Required work >>
1. Answer these questions using the passage on independent media:
(a) Which outlet does the passage say had to shut up shop?
(b) What three ways of supporting independent media does the passage list?
(c) According to the passage, what have the listed magazines and websites been doing with very few resources?
2. Resume the passage on independent media, picking up right after its final sentence.

Text segment >>
= = = = = = =

This has been a big year for independent media. Magazines and websites like OOMK, The Geek Agenda, A Room of Our Own, Libertine, The Occupied Times, Jump Mag, EVB, The Body Narratives, Novara Media, Holdfast Magazine, Arts Emergency, For Books’ Sake, The TV Collective and HYSTERIA have been making waves and producing groundbreaking work, all with very few resources. That perennial lack of resources has seen great outlets like The Feminist Times have to shut up shop. So this is your reminder to support Independent media wherever and whenever you can, either by contributing work, sharing on social media or donating if possible. Reader funded platforms such as this are only possible because of you and your support.

= = = = = = =

Stored data entries:
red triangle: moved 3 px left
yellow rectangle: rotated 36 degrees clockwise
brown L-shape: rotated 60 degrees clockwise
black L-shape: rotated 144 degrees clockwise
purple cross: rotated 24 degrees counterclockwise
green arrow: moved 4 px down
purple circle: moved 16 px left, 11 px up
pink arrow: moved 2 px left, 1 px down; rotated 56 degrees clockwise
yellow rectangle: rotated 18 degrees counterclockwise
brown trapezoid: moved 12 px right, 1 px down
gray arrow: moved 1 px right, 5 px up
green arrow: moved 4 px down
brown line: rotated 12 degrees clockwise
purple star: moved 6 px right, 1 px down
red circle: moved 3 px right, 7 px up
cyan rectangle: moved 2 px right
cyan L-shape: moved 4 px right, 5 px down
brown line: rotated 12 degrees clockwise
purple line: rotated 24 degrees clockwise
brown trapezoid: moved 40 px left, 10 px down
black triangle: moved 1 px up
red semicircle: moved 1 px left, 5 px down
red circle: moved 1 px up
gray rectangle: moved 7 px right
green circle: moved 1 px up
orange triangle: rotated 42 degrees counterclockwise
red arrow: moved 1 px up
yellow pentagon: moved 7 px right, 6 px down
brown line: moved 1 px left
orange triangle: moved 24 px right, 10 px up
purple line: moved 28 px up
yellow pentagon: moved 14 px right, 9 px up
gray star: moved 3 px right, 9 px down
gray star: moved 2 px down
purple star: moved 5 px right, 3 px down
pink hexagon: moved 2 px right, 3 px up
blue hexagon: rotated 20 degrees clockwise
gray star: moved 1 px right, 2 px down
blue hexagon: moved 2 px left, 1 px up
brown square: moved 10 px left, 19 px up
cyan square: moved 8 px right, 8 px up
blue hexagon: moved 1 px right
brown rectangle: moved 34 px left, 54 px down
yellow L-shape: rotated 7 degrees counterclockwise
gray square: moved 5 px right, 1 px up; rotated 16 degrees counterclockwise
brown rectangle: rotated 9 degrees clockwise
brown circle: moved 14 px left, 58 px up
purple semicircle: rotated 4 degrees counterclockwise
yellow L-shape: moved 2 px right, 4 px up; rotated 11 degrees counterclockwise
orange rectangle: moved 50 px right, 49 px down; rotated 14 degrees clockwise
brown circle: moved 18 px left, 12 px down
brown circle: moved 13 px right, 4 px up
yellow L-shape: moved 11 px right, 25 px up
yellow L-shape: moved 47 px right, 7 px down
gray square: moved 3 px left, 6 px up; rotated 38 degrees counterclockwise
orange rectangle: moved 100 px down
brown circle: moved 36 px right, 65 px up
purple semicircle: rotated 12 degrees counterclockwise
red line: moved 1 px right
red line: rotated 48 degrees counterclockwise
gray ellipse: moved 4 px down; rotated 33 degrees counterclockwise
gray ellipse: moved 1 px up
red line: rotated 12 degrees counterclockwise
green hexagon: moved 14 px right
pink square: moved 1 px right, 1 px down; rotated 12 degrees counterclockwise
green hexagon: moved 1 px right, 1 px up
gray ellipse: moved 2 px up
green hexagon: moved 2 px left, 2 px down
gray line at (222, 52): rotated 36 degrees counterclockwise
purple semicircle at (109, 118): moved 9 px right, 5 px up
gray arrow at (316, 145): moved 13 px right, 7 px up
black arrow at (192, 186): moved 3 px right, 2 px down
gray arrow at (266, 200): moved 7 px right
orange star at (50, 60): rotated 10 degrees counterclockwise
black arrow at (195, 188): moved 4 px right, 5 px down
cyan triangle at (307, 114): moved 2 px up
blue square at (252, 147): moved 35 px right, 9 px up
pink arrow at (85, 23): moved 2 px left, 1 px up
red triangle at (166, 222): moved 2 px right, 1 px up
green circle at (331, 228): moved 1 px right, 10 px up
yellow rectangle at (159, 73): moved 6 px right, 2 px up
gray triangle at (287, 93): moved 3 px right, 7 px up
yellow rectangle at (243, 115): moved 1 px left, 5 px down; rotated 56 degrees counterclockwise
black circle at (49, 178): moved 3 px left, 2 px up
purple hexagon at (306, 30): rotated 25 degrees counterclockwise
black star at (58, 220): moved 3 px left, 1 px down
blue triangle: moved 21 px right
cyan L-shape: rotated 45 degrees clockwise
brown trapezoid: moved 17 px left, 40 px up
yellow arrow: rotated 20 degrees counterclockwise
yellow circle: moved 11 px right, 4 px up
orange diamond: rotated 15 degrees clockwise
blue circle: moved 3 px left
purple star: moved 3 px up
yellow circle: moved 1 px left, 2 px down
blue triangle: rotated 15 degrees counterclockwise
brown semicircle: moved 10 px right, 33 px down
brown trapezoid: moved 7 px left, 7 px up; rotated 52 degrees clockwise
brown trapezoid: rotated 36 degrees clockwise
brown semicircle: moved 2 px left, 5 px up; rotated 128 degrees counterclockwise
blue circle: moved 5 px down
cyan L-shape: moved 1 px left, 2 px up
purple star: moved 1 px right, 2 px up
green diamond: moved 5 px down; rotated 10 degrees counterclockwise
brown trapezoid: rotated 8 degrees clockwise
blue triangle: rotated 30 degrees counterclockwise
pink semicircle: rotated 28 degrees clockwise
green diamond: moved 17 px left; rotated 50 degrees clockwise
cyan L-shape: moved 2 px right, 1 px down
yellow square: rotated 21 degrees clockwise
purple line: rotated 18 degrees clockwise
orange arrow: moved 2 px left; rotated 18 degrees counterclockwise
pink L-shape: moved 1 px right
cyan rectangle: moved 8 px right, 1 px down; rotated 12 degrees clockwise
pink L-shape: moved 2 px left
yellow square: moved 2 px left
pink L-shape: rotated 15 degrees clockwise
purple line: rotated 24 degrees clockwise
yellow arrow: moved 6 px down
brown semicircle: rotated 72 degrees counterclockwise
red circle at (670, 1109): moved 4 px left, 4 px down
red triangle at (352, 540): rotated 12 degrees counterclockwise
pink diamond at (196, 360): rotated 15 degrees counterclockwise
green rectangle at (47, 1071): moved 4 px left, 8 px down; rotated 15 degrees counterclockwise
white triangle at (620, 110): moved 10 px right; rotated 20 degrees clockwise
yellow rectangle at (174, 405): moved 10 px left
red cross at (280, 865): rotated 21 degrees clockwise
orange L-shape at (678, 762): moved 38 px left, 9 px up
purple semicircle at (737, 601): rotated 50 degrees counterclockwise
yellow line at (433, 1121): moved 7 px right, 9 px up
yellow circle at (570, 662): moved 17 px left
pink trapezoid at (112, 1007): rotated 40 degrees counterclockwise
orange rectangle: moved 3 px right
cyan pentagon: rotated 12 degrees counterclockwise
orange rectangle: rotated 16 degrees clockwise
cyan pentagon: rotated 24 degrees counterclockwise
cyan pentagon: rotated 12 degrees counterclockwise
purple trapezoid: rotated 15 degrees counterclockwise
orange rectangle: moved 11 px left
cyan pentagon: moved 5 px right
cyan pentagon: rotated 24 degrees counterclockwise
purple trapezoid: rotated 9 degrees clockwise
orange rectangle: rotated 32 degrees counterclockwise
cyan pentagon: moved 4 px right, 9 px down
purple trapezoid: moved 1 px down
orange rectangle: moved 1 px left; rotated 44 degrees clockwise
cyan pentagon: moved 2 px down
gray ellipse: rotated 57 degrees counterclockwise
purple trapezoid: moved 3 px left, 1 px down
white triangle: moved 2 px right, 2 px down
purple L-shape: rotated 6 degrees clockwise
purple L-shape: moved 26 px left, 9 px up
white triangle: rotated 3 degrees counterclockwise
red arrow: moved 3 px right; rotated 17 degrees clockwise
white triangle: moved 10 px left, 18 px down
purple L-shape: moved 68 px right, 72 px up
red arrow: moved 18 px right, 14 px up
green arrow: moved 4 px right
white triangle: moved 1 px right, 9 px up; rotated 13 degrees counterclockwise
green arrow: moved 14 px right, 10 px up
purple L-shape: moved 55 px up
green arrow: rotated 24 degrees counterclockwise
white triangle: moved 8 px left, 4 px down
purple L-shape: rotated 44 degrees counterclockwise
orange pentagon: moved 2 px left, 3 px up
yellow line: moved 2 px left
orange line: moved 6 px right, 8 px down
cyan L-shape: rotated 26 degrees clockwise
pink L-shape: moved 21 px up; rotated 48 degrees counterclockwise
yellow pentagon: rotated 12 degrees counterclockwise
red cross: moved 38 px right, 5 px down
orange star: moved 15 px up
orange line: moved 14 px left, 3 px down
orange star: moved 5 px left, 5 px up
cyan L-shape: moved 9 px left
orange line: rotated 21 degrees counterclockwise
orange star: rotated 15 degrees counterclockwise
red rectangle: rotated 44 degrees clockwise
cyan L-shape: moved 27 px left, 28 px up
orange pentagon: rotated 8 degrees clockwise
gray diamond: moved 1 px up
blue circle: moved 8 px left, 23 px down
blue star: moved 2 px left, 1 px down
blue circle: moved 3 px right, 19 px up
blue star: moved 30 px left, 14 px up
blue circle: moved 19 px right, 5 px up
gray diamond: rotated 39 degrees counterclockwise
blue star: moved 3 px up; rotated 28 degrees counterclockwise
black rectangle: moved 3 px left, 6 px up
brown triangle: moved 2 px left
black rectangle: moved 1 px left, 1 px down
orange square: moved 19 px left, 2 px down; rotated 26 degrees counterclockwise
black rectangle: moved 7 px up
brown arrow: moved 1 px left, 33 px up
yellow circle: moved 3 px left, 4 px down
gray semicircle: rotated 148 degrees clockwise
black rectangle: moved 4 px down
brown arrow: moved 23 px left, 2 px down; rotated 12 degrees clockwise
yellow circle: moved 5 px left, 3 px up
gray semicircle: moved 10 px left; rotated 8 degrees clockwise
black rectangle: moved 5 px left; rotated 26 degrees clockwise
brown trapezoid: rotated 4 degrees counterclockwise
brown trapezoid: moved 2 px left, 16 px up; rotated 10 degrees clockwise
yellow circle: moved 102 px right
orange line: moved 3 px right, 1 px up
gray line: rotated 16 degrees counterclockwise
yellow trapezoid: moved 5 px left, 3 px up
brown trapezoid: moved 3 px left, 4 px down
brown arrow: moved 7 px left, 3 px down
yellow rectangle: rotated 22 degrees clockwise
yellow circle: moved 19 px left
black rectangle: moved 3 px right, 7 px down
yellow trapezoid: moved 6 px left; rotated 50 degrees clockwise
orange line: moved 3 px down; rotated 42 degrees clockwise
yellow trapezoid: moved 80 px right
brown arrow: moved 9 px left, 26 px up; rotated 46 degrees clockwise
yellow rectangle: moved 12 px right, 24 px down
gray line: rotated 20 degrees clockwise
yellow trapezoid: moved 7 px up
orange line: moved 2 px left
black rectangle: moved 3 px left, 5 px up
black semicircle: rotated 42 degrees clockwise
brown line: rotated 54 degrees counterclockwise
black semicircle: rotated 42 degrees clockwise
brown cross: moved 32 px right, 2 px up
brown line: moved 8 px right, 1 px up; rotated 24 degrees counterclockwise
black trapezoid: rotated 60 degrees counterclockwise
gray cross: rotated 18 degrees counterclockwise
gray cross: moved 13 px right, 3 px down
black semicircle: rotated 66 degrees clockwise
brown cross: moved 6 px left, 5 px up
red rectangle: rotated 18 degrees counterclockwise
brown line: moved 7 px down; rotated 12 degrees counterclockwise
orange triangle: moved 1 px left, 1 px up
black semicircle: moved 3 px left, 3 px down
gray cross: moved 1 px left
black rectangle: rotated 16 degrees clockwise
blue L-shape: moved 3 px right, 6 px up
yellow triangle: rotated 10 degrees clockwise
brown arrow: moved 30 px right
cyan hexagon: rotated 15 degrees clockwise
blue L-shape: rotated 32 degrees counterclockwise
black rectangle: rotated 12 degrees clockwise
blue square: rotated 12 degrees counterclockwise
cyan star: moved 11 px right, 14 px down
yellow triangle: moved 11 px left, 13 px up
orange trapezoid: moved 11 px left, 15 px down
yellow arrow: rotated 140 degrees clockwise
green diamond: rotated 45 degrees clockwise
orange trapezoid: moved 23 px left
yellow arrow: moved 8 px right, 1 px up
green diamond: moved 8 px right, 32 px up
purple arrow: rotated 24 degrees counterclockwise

= = = = = = =

Answer set >>
1.
(a) The Feminist Times.
(b) Contributing work, sharing on social media, and donating if possible.
(c) Making waves and producing groundbreaking work.

2.
2015 is shaping up to be a very exciting year for Media Diversified. We’ll be launching our Experts Directory in January and in the meantime we’re helping to recruit experts of colour for a new BBC2 show airing in the spring, continuing to work with Bush Theatre to disrupt the ubiquity of whiteness when it comes to theatre critique and providing writers for a  Lebara project on migration. Please get in contact at info@mediadiversified.org if you’d like to know more about any of these opportunities.

Without further adieu a list of our most read articles in 2014. Read, enjoy and share! Have a great Christmas and Happy New Year.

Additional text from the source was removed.